**What you should do:**
Scan the data for "action" and copy the lines it appears in.
Top of Data segment
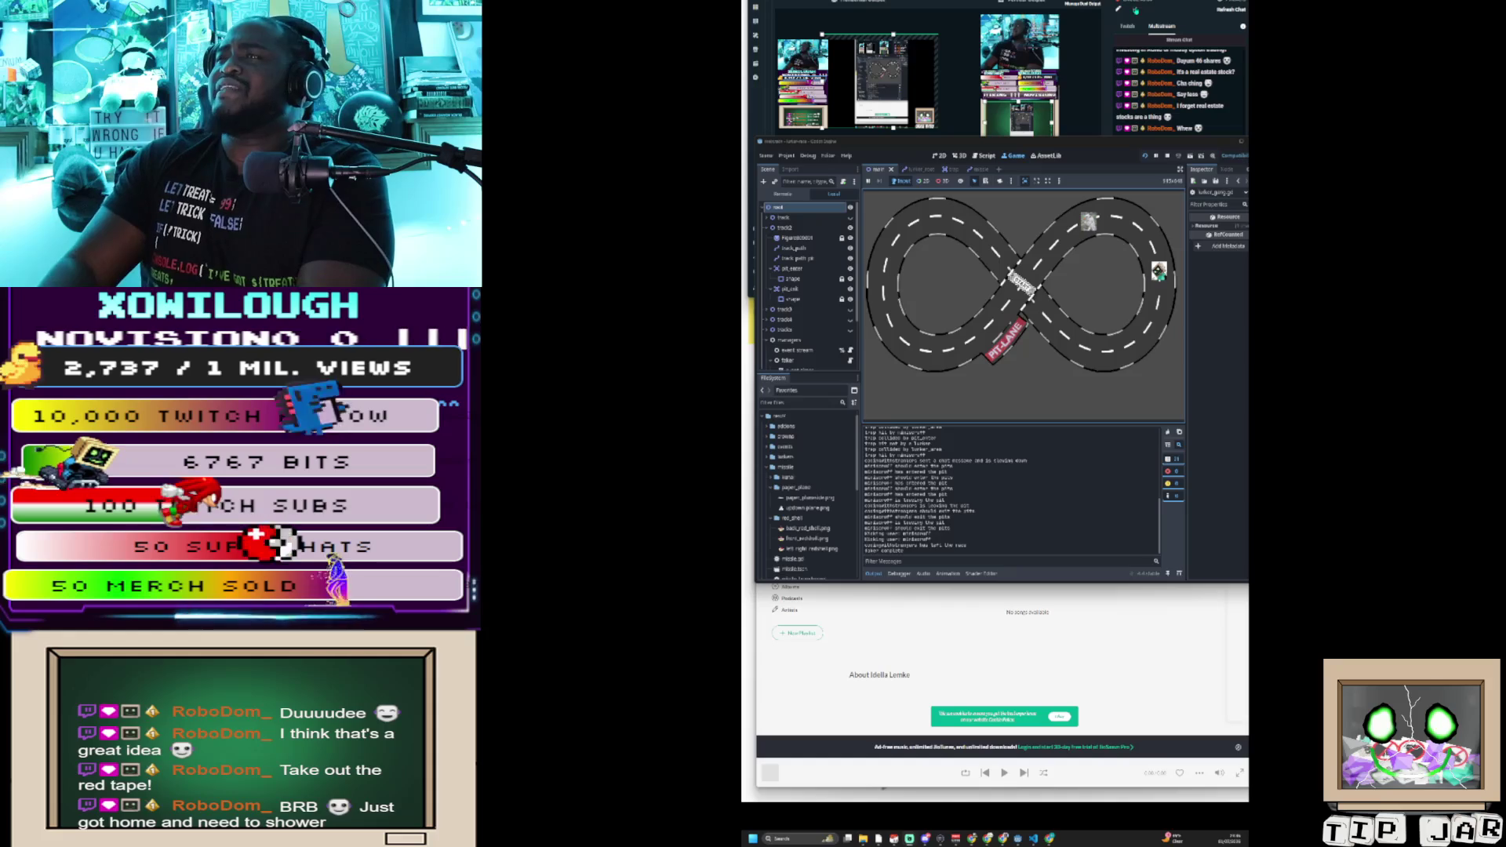
{"action": "key", "text": "alt+Tab"}
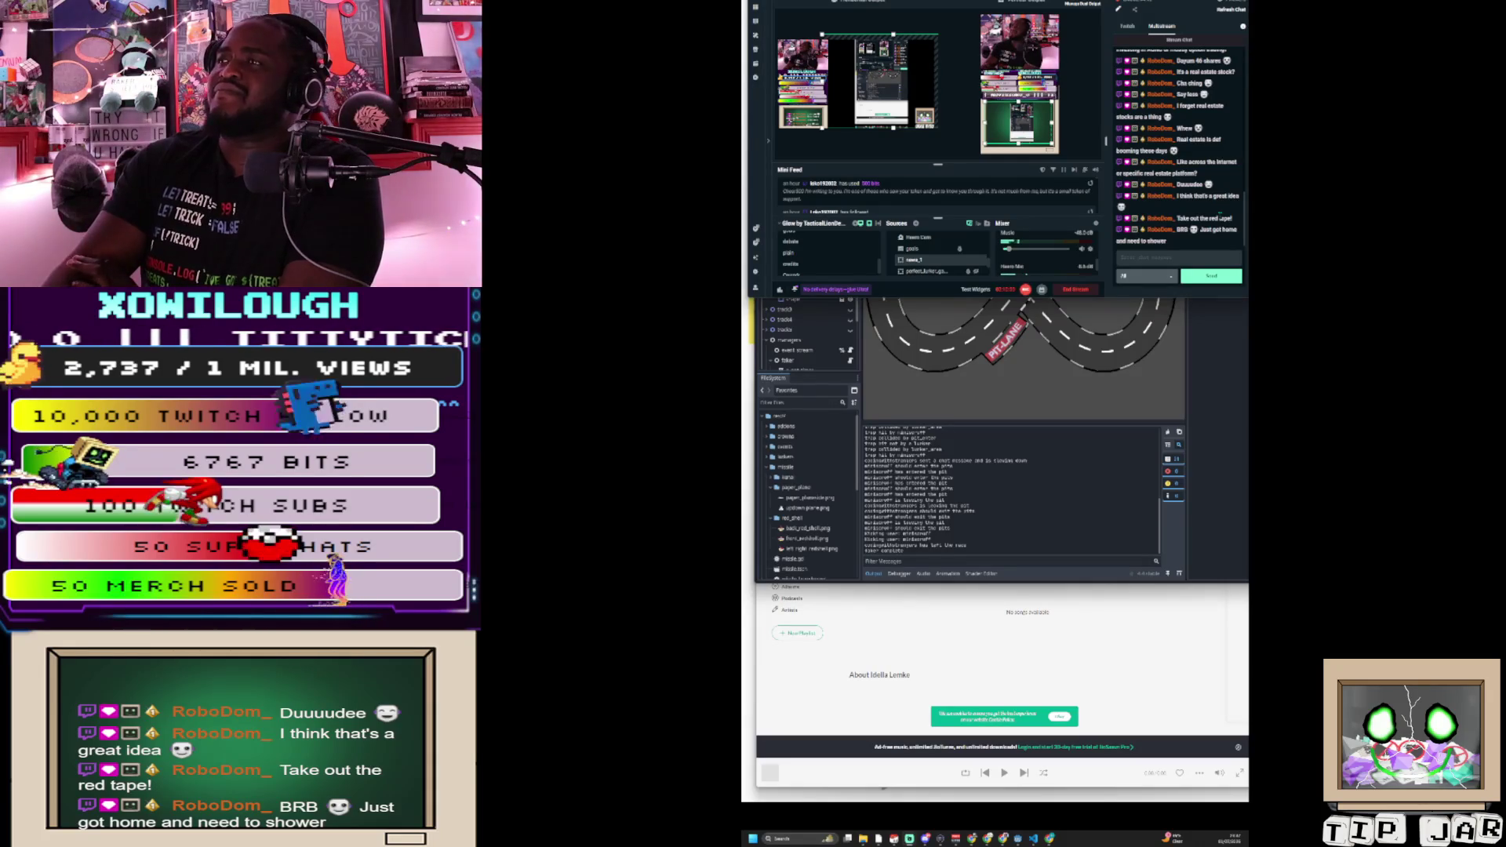
Step: Focus the Godot editor window over Streamlabs Desktop
{"action": "left_click", "coordinate": [1212, 425]}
Bottom of Data segment
**Response to this task:**
{"action": "key", "text": "alt+Tab"}
{"action": "left_click", "coordinate": [1212, 425]}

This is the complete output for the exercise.